▶ What this task involves:
Write out again, unchanged, the lines from the one containing "part at (318, 217)" through the last line, and leave the pictures out.

▶ Dataset rows:
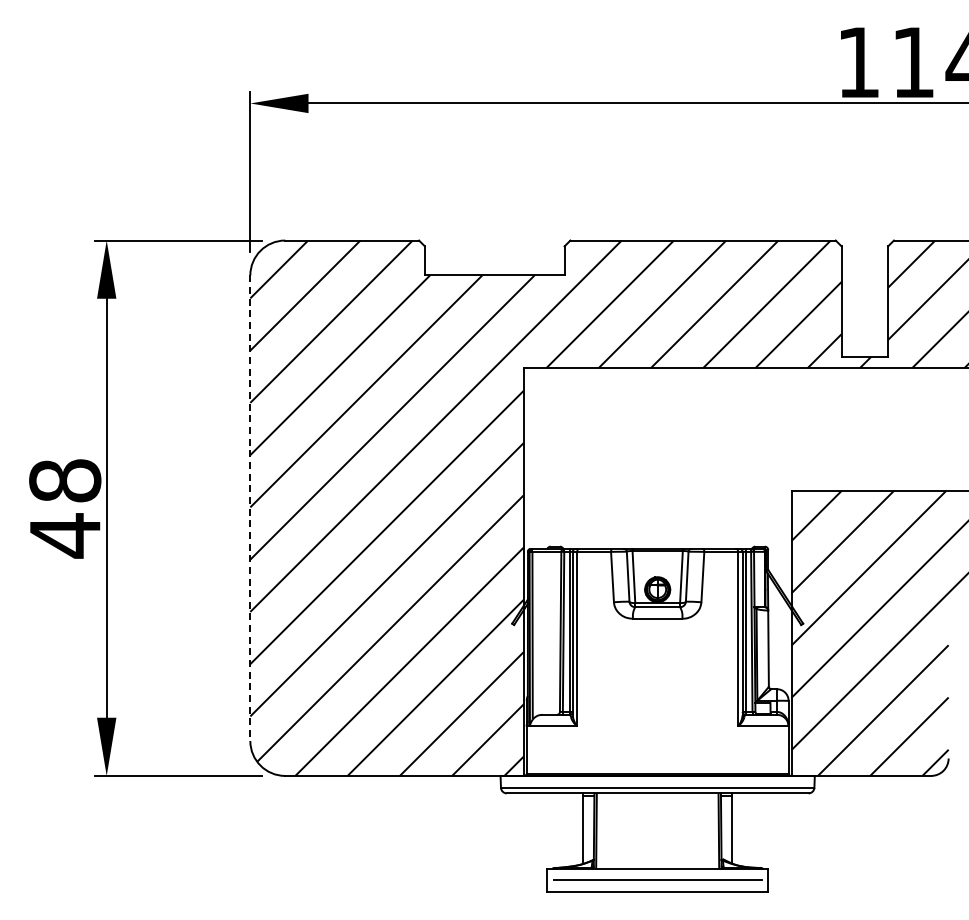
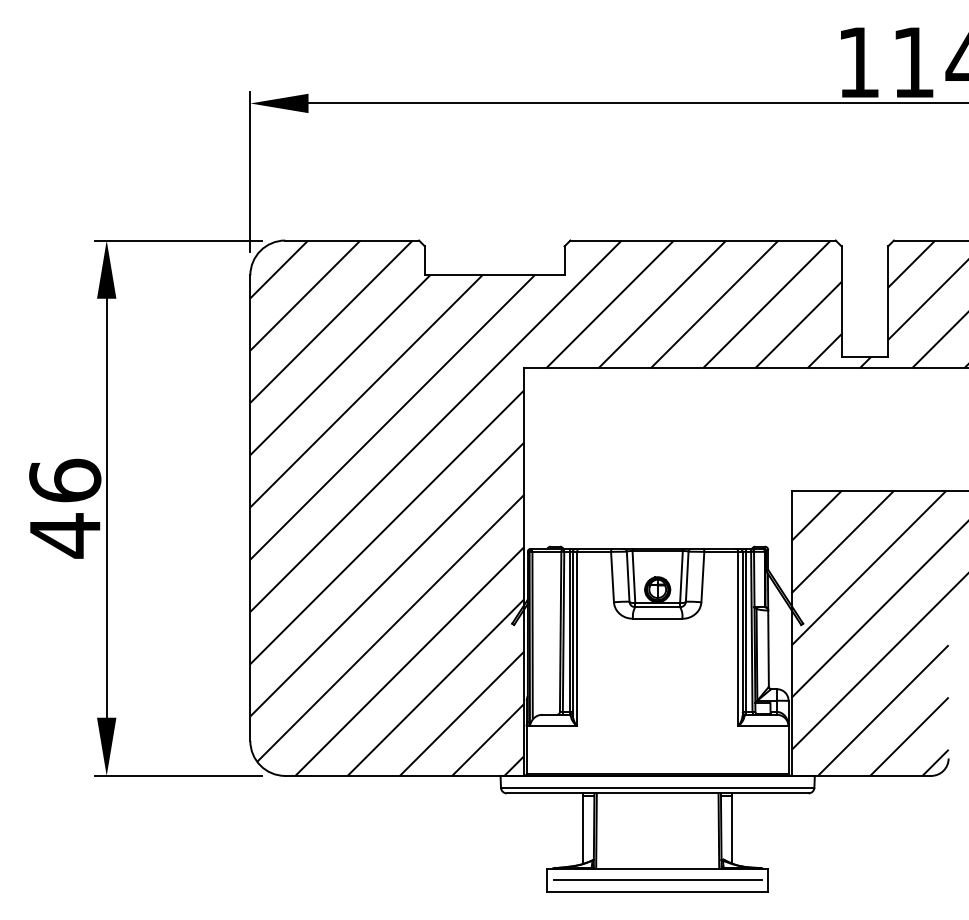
text at (65, 480): 48 -> 46
line at (250, 508): dashed -> solid
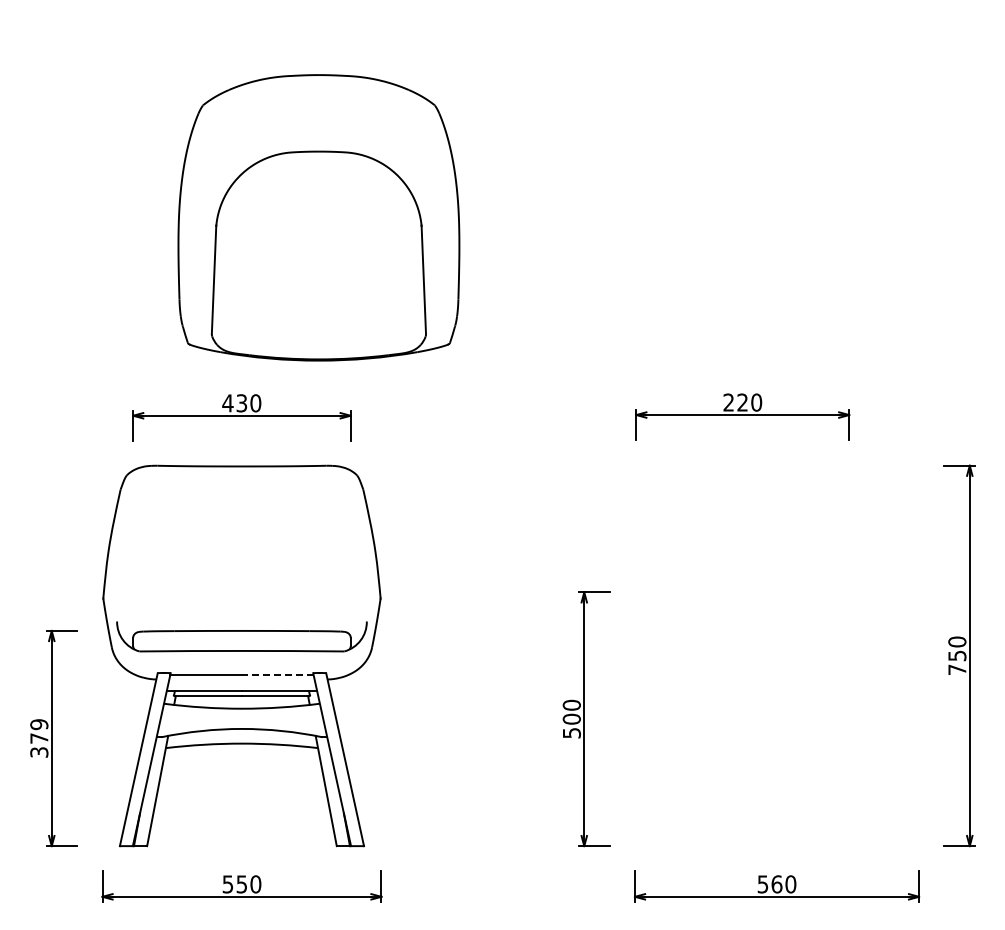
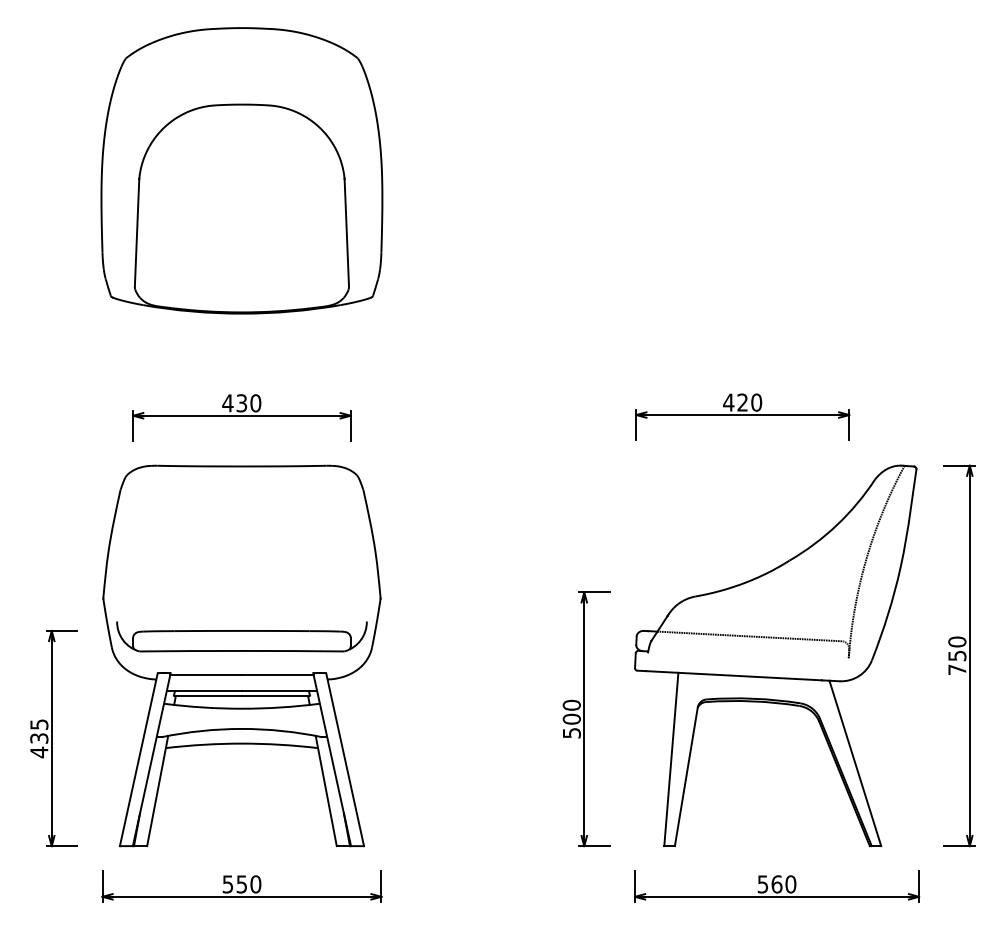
part at (318, 217) position: (318, 217) -> (241, 170)
text at (728, 402): 220 -> 420
part at (775, 655): none -> present
line at (277, 674): dashed -> solid
text at (39, 738): 379 -> 435
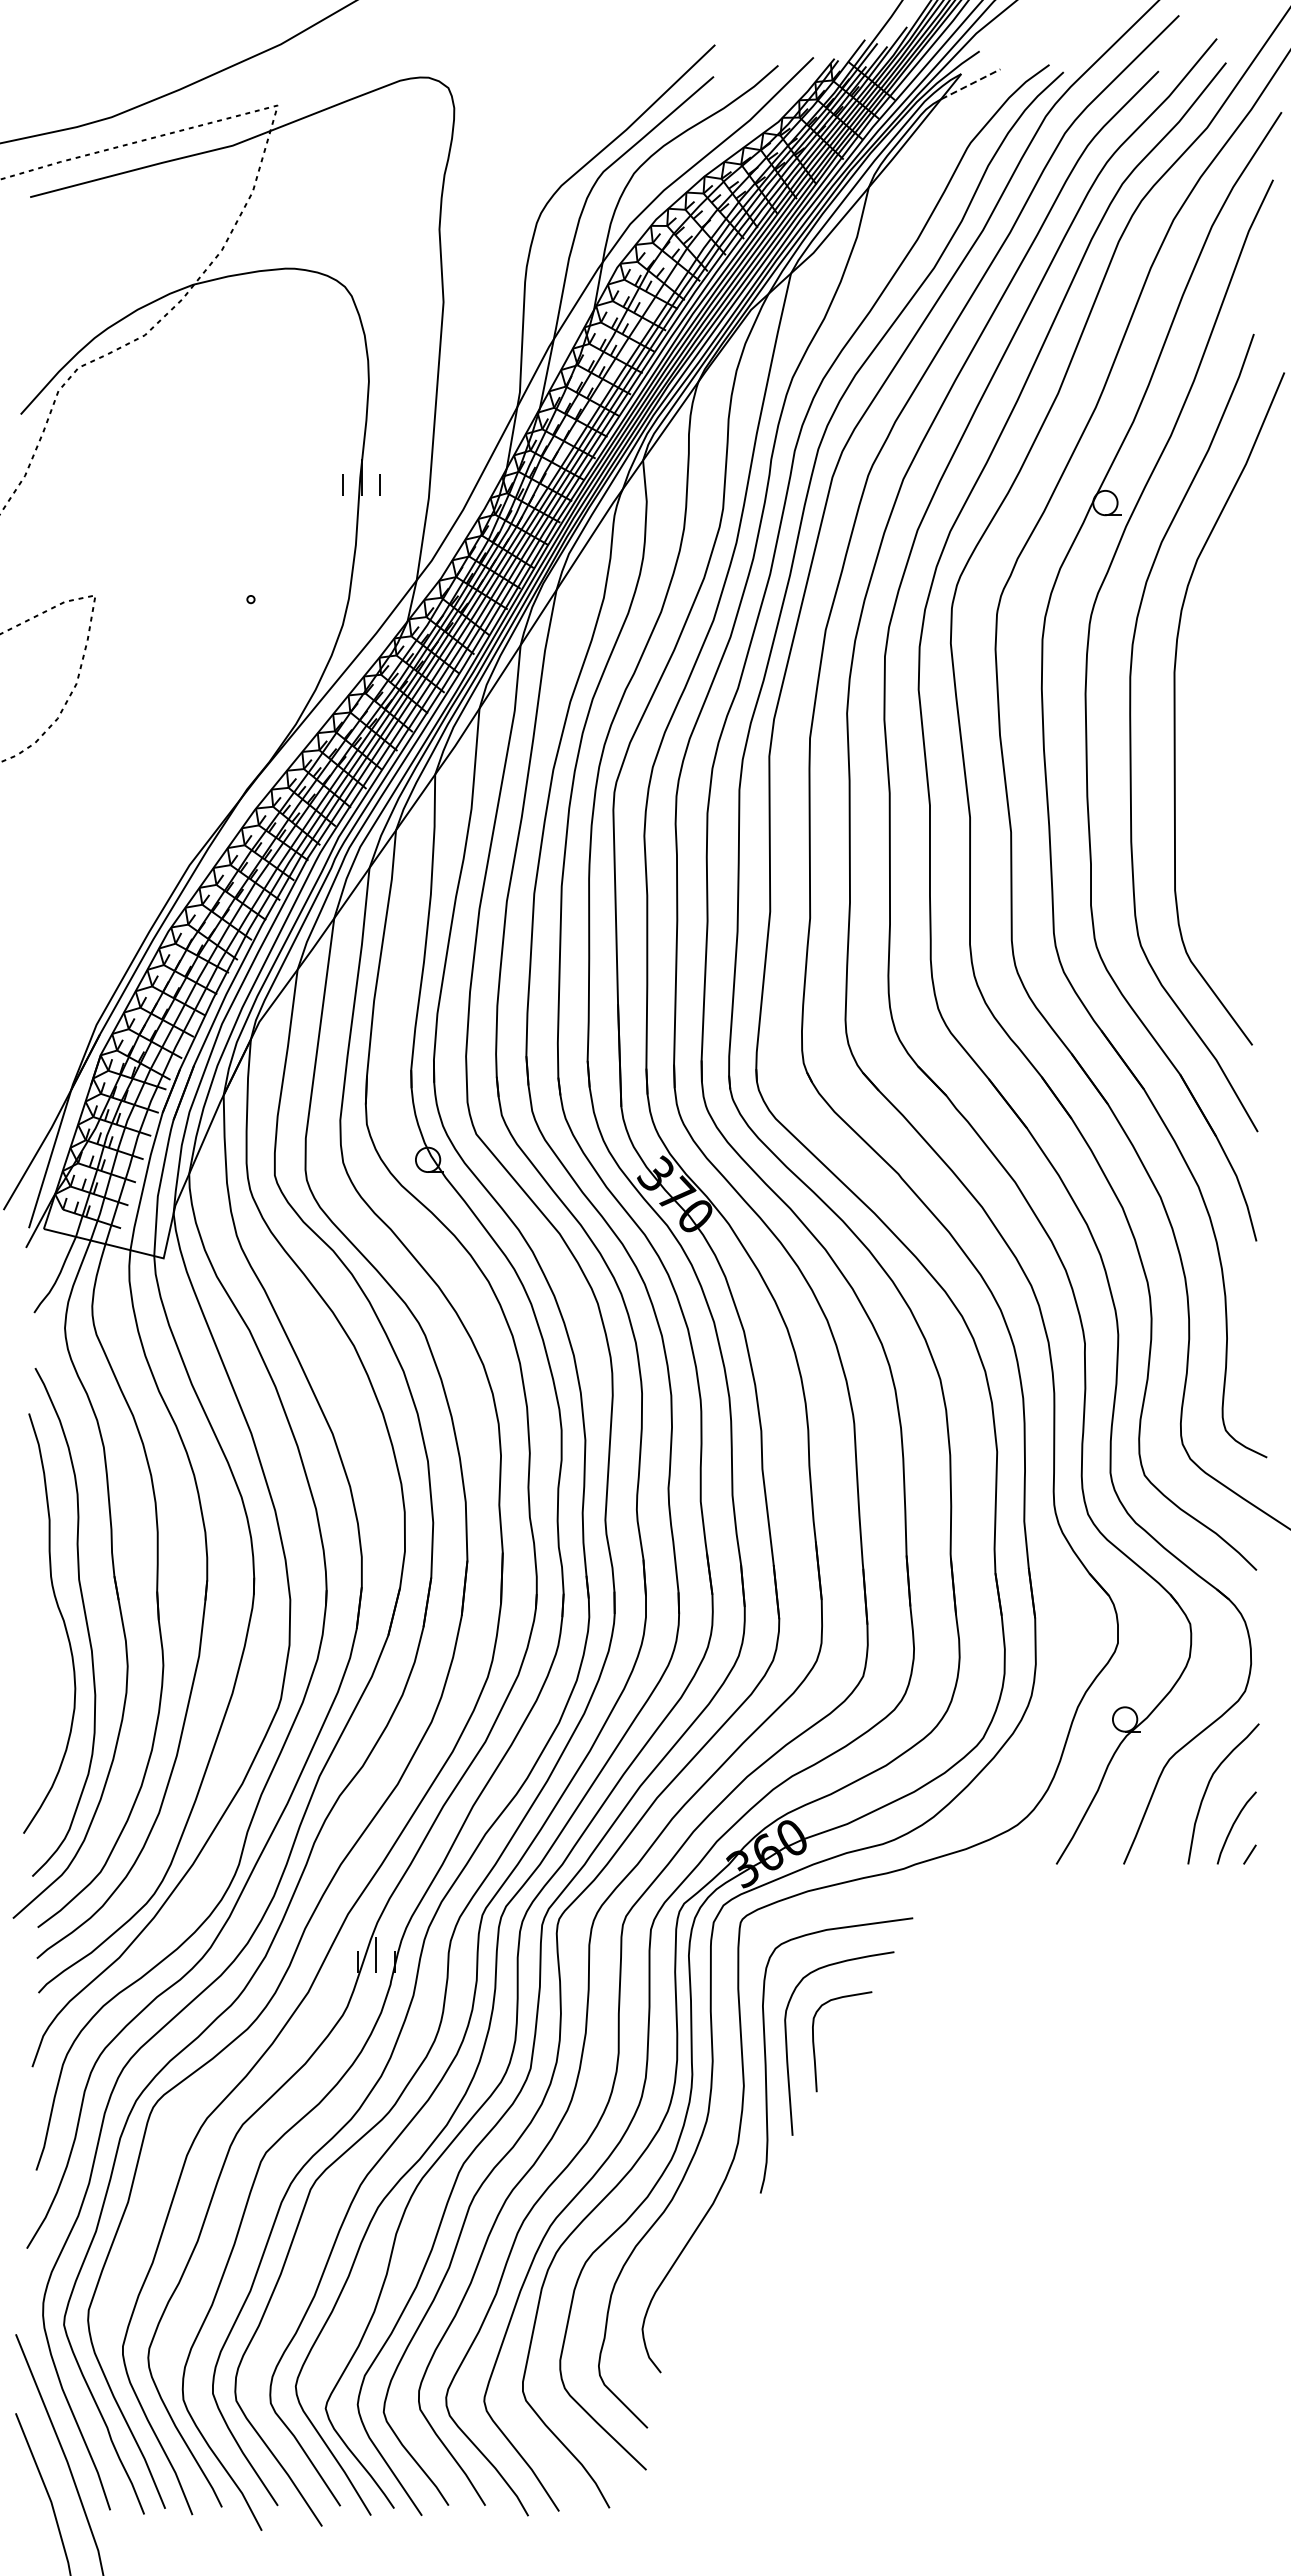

▶ Solution for this exercise:
part at (318, 217) position: (318, 217) -> (241, 170)
text at (728, 402): 220 -> 420
part at (775, 655): none -> present
line at (277, 674): dashed -> solid
text at (39, 738): 379 -> 435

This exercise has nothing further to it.